/
Kamis, 15 September 2022 | 22:29 WIB
Presiden Joko Widodo atau Jokowi saat meninjau Stasiun Pengisian Kendaraan Listrik Umum (SPKLU) Ultra Fast Charging di Bali, Jumat (25/3/2022). (Tangkap Layar YouTube Sekretariat Presiden)

SuaraSumedang.id – Kendaran operasional dinas maupun perorangan akan diganti dengan kendaraan listrik, berkat intruksi dari Presiden Joko Widodo (Jokowi) kepada instansi pemerintahan.

Berdasarkan Instruksi Presiden (Inpres) Nomor 7 Tahun 2022, tentang Penggunaan Kendaraan Bermotor Listrik Berbasis Baterai (Battery Electric Vehicle) sebagai Kendaraan Dinas Operasional dan/atau Kendaraan Perorangan Dinas Instansi Pemerintah Pusat dan Pemerintah Daerah yang diteken Jokowi pada 13 September 2022.

Lantas, adanya perintah tersebut, apakah infrastruktur penunjang kendaraan listrik juga tersedia?

Menanggapi hal itu, PT PLN (Persero) siap memberikan pasokan listrik andal dan juga mengoptimalkan infrastruktur kendaraan listrik.

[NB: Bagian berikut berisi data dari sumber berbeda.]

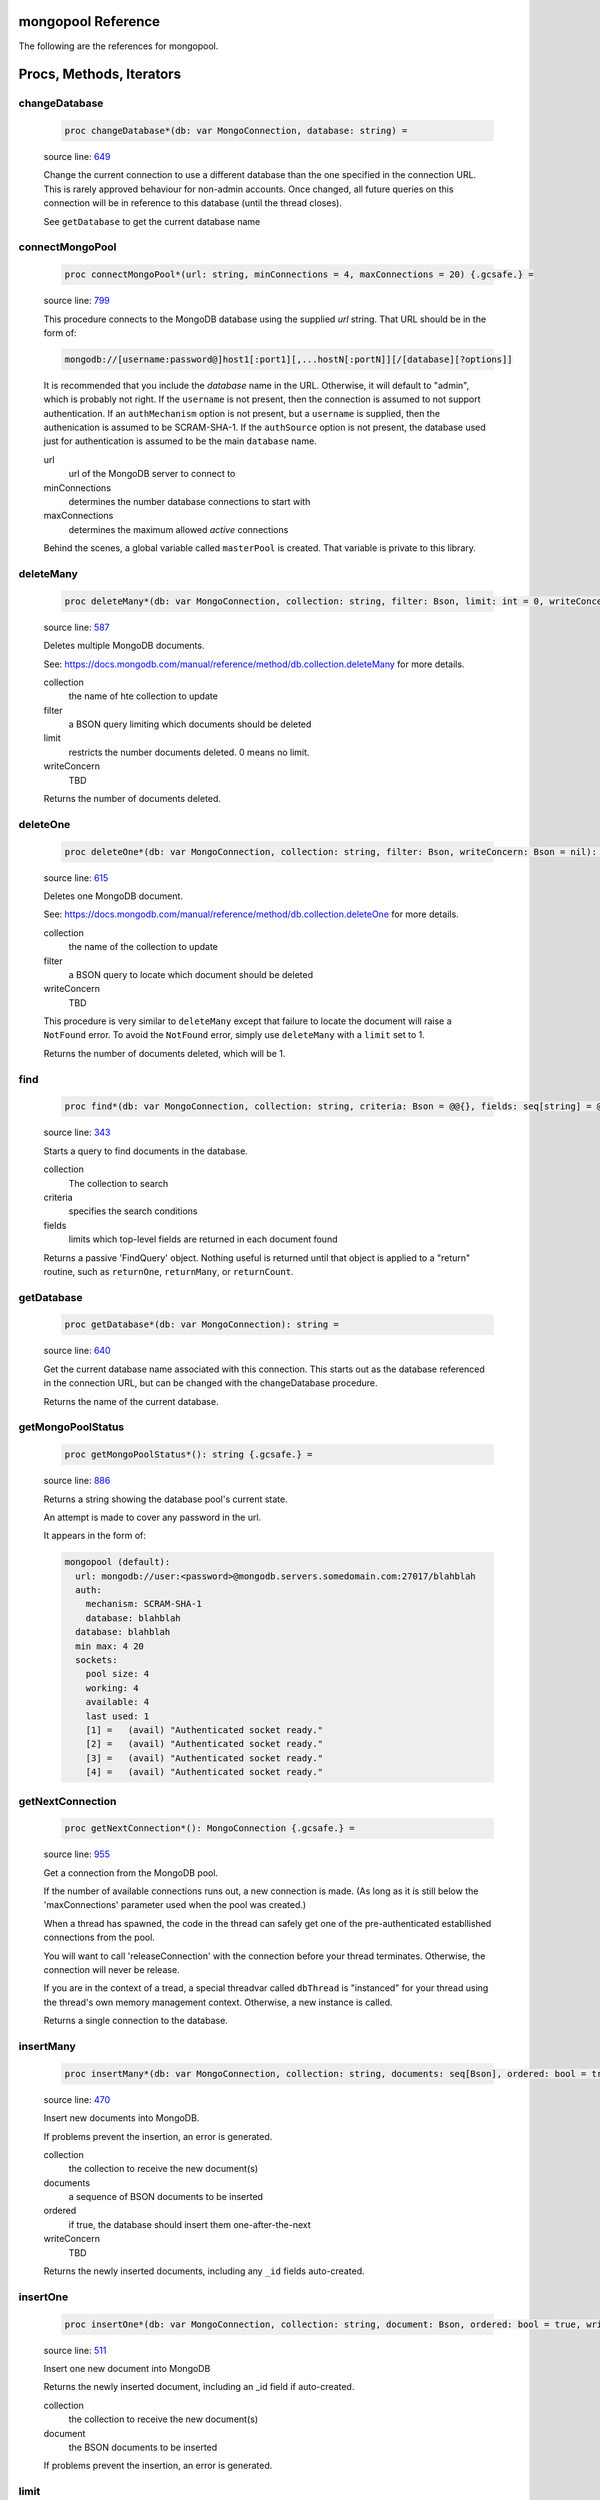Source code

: mongopool Reference
==============================================================================

The following are the references for mongopool.






Procs, Methods, Iterators
=========================


.. _changeDatabase.p:
changeDatabase
---------------------------------------------------------

    .. code:: nim

        proc changeDatabase*(db: var MongoConnection, database: string) =

    source line: `649 <../src/mongopool.nim#L649>`__

    Change the current connection to use a different database than the
    one specified in the connection URL. This is rarely approved
    behaviour for non-admin accounts.
    Once changed, all future queries on this connection will be in
    reference to this database (until the thread closes).
    
    See ``getDatabase`` to get the current database name


.. _connectMongoPool.p:
connectMongoPool
---------------------------------------------------------

    .. code:: nim

        proc connectMongoPool*(url: string, minConnections = 4, maxConnections = 20) {.gcsafe.} =

    source line: `799 <../src/mongopool.nim#L799>`__

    This procedure connects to the MongoDB database using the supplied
    `url` string. That URL should be in the form of:
    
    .. code::
    
        mongodb://[username:password@]host1[:port1][,...hostN[:portN]][/[database][?options]]
    
    It is recommended that you include the `database` name in the URL.
    Otherwise, it will default to "admin", which is probably not right.
    If the ``username`` is not present, then the connection is assumed to not
    support authentication. If an ``authMechanism`` option is not present, but
    a ``username`` is supplied, then the authenication is assumed to be SCRAM-SHA-1.
    If the ``authSource`` option is not present, the database used just for
    authentication is assumed to be the main ``database`` name.
    
    url
      url of the MongoDB server to connect to
    minConnections
      determines the number database connections to start with
    maxConnections
      determines the maximum allowed *active* connections
    
    Behind the scenes, a global variable called ``masterPool`` is created. That
    variable is private to this library.


.. _deleteMany.p:
deleteMany
---------------------------------------------------------

    .. code:: nim

        proc deleteMany*(db: var MongoConnection, collection: string, filter: Bson, limit: int = 0, writeConcern: Bson = nil): int =

    source line: `587 <../src/mongopool.nim#L587>`__

    Deletes multiple MongoDB documents.
    
    See:
    https://docs.mongodb.com/manual/reference/method/db.collection.deleteMany
    for more details.
    
    collection
      the name of hte collection to update
    filter
      a BSON query limiting which documents should be deleted
    limit
      restricts the number documents deleted. 0 means no limit.
    writeConcern
      TBD
    
    Returns the number of documents deleted.


.. _deleteOne.p:
deleteOne
---------------------------------------------------------

    .. code:: nim

        proc deleteOne*(db: var MongoConnection, collection: string, filter: Bson, writeConcern: Bson = nil): int =

    source line: `615 <../src/mongopool.nim#L615>`__

    Deletes one MongoDB document.
    
    See:
    https://docs.mongodb.com/manual/reference/method/db.collection.deleteOne
    for more details.
    
    collection
      the name of the collection to update
    filter
      a BSON query to locate which document should be deleted
    writeConcern
      TBD
    
    This procedure is very similar to ``deleteMany`` except that failure to
    locate the document will raise a ``NotFound`` error. To avoid the
    ``NotFound`` error, simply use ``deleteMany`` with a ``limit`` set to 1.
    
    Returns the number of documents deleted, which will be 1.


.. _find.p:
find
---------------------------------------------------------

    .. code:: nim

        proc find*(db: var MongoConnection, collection: string, criteria: Bson = @@{}, fields: seq[string] = @[]): FindQuery =

    source line: `343 <../src/mongopool.nim#L343>`__

    Starts a query to find documents in the database.
    
    collection
      The collection to search
    criteria
      specifies the search conditions
    fields
      limits which top-level fields are returned in each document found
    
    Returns a passive 'FindQuery' object. Nothing useful is returned until
    that object is applied to a "return" routine, such as ``returnOne``,
    ``returnMany``, or ``returnCount``.


.. _getDatabase.p:
getDatabase
---------------------------------------------------------

    .. code:: nim

        proc getDatabase*(db: var MongoConnection): string =

    source line: `640 <../src/mongopool.nim#L640>`__

    Get the current database name associated with this connection.
    This starts out as the database referenced in the connection URL,
    but can be changed with the changeDatabase procedure.
    
    Returns the name of the current database.


.. _getMongoPoolStatus.p:
getMongoPoolStatus
---------------------------------------------------------

    .. code:: nim

        proc getMongoPoolStatus*(): string {.gcsafe.} =

    source line: `886 <../src/mongopool.nim#L886>`__

    Returns a string showing the database pool's current state.
    
    An attempt is made to cover any password in the url.
    
    It appears in the form of:
    
    .. code::
    
        mongopool (default):
          url: mongodb://user:<password>@mongodb.servers.somedomain.com:27017/blahblah
          auth:
            mechanism: SCRAM-SHA-1
            database: blahblah
          database: blahblah
          min max: 4 20
          sockets:
            pool size: 4
            working: 4
            available: 4
            last used: 1
            [1] =   (avail) "Authenticated socket ready."
            [2] =   (avail) "Authenticated socket ready."
            [3] =   (avail) "Authenticated socket ready."
            [4] =   (avail) "Authenticated socket ready."
    


.. _getNextConnection.p:
getNextConnection
---------------------------------------------------------

    .. code:: nim

        proc getNextConnection*(): MongoConnection {.gcsafe.} =

    source line: `955 <../src/mongopool.nim#L955>`__

    Get a connection from the MongoDB pool.
    
    If the number of available connections runs out, a new connection
    is made. (As long as it is still below the 'maxConnections' parameter
    used when the pool was created.)
    
    When a thread has spawned, the code in the thread can safely get
    one of the pre-authenticated establlished connections from the pool.
    
    You will want to call 'releaseConnection' with the connection
    before your thread terminates. Otherwise, the connection will never be
    release.
    
    If you are in the context of a tread, a special threadvar called
    ``dbThread`` is "instanced" for your thread using the thread's own memory
    management context. Otherwise, a new instance is called.
    
    Returns a single connection to the database.


.. _insertMany.p:
insertMany
---------------------------------------------------------

    .. code:: nim

        proc insertMany*(db: var MongoConnection, collection: string, documents: seq[Bson], ordered: bool = true, writeConcern: Bson = nil): seq[Bson] =

    source line: `470 <../src/mongopool.nim#L470>`__

    Insert new documents into MongoDB.
    
    If problems prevent the insertion, an error is generated.
    
    collection
      the collection to receive the new document(s)
    documents
      a sequence of BSON documents to be inserted
    ordered
      if true, the database should insert them one-after-the-next
    writeConcern
      TBD
    
    Returns the newly inserted documents, including any ``_id`` fields auto-created.


.. _insertOne.p:
insertOne
---------------------------------------------------------

    .. code:: nim

        proc insertOne*(db: var MongoConnection, collection: string, document: Bson, ordered: bool = true, writeConcern: Bson = nil): Bson =

    source line: `511 <../src/mongopool.nim#L511>`__

    Insert one new document into MongoDB
    
    Returns the newly inserted document, including an _id field if auto-created.
    
    collection
      the collection to receive the new document(s)
    document
      the BSON documents to be inserted
    
    If problems prevent the insertion, an error is generated.


.. _limit.p:
limit
---------------------------------------------------------

    .. code:: nim

        proc limit*(f: FindQuery, numLimit: int32): FindQuery =

    source line: `335 <../src/mongopool.nim#L335>`__

    Limits the number of documents the query will return
    
    Returns a new query copy


.. _releaseConnection.p:
releaseConnection
---------------------------------------------------------

    .. code:: nim

        proc releaseConnection*(mc: MongoConnection) {.gcsafe.} =

    source line: `992 <../src/mongopool.nim#L992>`__

    Release a live database connection back to the MongoDB pool.
    
    This is safe to call from both a threaded and non-threaded context.


.. _replaceOne.p:
replaceOne
---------------------------------------------------------

    .. code:: nim

        proc replaceOne*(db: var MongoConnection, collection: string, filter: Bson, replacement: Bson, upsert = false): int =

    source line: `555 <../src/mongopool.nim#L555>`__

    Replace one MongoDB document.
    
    See
    https://docs.mongodb.com/manual/reference/method/db.collection.updateOne/
    for more details.
    
    collection
      the name of the collection to update
    filter
      a query locating which document to be updated
    replacement
      the new BSON document.
    upsert
      should be true if an insert should occur if the document is not found; otherwise set to false.
    
    You can leave the ``_id`` field out of the replacement document and the
    replacement will have the previous doc's ``_id``.
    
    Returns a 1 if document was found matching the filter; otherwise 0.
    
    Note: it returns a 1 on a match even if the document already had the changes.


.. _returnCount.p:
returnCount
---------------------------------------------------------

    .. code:: nim

        proc returnCount*(f: FindQuery): int =

    source line: `452 <../src/mongopool.nim#L452>`__

    Executes the query and returns the count of documents found
    (rather than the documents themselves).
    
    If no documents are found, 0 is returned.


.. _returnMany.p:
returnMany
---------------------------------------------------------

    .. code:: nim

        proc returnMany*(f: FindQuery): seq[Bson] =

    source line: `432 <../src/mongopool.nim#L432>`__

    Executes the query and returns the matching documents.
    
    Returns a sequence of BSON documents.


.. _returnOne.p:
returnOne
---------------------------------------------------------

    .. code:: nim

        proc returnOne*(f: FindQuery): Bson =

    source line: `439 <../src/mongopool.nim#L439>`__

    Executes the query and return the first document
    if `skip` has been added to the query it will honor that and skip
    ahead before finding the first.
    
    Returns a single BSON document. If nothing is found,
    it generates a ``NotFound`` error.


.. _skip.p:
skip
---------------------------------------------------------

    .. code:: nim

        proc skip*(f: FindQuery, numSkip: int32): FindQuery =

    source line: `326 <../src/mongopool.nim#L326>`__

    For a query returning multiple documents, this specifies
    how many should be skipped first.
    
    Returns a new ``FindQuery`` copy.


.. _sort.p:
sort
---------------------------------------------------------

    .. code:: nim

        proc sort*(f: FindQuery, order: Bson): FindQuery =

    source line: `312 <../src/mongopool.nim#L312>`__

    Add sorting criteria to a query.
    
    this function DOES NOT affect the data on the database; merely the order
    in which found documents are presented from the query.
    
    order
      See https://docs.mongodb.com/manual/reference/method/cursor.sort/index.html
    
    Returns a new ``FindQuery`` copy


.. _updateMany.p:
updateMany
---------------------------------------------------------

    .. code:: nim

        proc updateMany*(db: var MongoConnection, collection: string, filter: Bson, update: Bson): int =

    source line: `526 <../src/mongopool.nim#L526>`__

    Update multiple MongoDB documents.
    
    See
    https://docs.mongodb.com/manual/reference/method/db.collection.updateMany/
    for more details.
    
    collection
      the name of the collection to update
    filter
      a query limiting which documents should be updated
    update
      a BSON description of what changes to make.
    
    Returns the count of documents given the update.
    
    Note: if a document already had the new values, it is still included
    in the final count.







Table Of Contents
=================

1. `Introduction to mongopool <index.rst>`__
2. Appendices

    A. `mongopool Reference <mongopool-ref.rst>`__
    B. `mongopool/errors Reference <mongopool-errors-ref.rst>`__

Direktur Utama PLN Darmawan Prasodjo menjelaskan, saat ini PLN sudah menyiapkan infrastruktur dan layanan pendukung untuk menjawab kebutuhan pengguna kendaraan listrik.

Dia memastikan sistem kelistrikan PLN siap dan andal untuk memenuhi kebutuhan kendaraan listrik. 

Agar memudahkan pengisian daya kendaraan listrik, PLN juga menyiapkan layanan pendukung home charging beserta instalasi charging kendaraan listrik di rumah pelanggan.

PLN telah berkolaborasi dengan produsen kendaraan listrik dan Agen Tunggal Pemegang Merek (ATPM).

Dalam penyediaan layanan home charging untuk memudahkan pemilik kendaraan listrik.

Baca Juga: Rp 116,8 Miliar Korupsi Dana Bergulir LPDB-KUMKM di Provinsi Jabar, 4 Tersangka Diciduk KPK

"Kita juga memberikan diskon pengisian daya sebesar 30 persen mulai dari jam 22.00 WIB sampai 05.00 WIB,” ujar Darmawan dalam keterangan di Jakarta, Kamis (15/9/2022).

“Karena sebenarnya pengisian kendaraan listrik akan lebih banyak dilakukan di rumah, seperti halnya kita mengisi daya handphone atau laptop," imbuhnya.

Pengguna kendaraan listrik pun tak perlu khawatir saat bepergian, sebab PLN juga sudah menghadirkan Stasiun Pengisian Kendaraan Listrik Umum (SPKLU).

Sampai saat ini, tercatat sudah tersedia 150 unit SPKLU PLN, pada 117 lokasi yang tersebar di seluruh Indonesia.

"Adapun rencana penambahan sampai akhir tahun 2022 akan terbangun lagi sejumlah 110 unit SPKLU untuk mendukung peta jalan nasional di seluruh Indonesia, termasuk dalam mendukung kegiatan KTT G20 di Bali," kata dia.

Selain itu, PLN juga telah menyediakan Stasiun Penukaran Baterai Kendaraan Listrik Umum (SPBKLU), saat ini ada 5 unit yang terpasang di Jakarta, dan 2 unit di Surabaya.